BEGIN Records provided

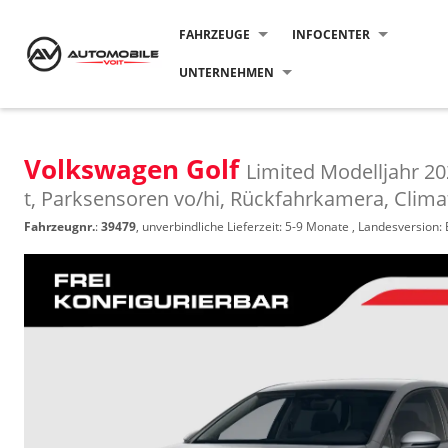
FAHRZEUGE
INFOCENTER
UNTERNEHMEN
Volkswagen Golf
Limited Modelljahr 20
t, Parksensoren vo/hi, Rückfahrkamera, Clima
Fahrzeugnr.
:
39479
, unverbindliche Lieferzeit: 5-9 Monate , Landesversion:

END Records provided

From the first line to the last, repeat the records above exactly, leaving out the pictures.

FAHRZEUGE
INFOCENTER
UNTERNEHMEN
Volkswagen Golf
Limited Modelljahr 20
t, Parksensoren vo/hi, Rückfahrkamera, Clima
Fahrzeugnr.
:
39479
, unverbindliche Lieferzeit: 5-9 Monate , Landesversion:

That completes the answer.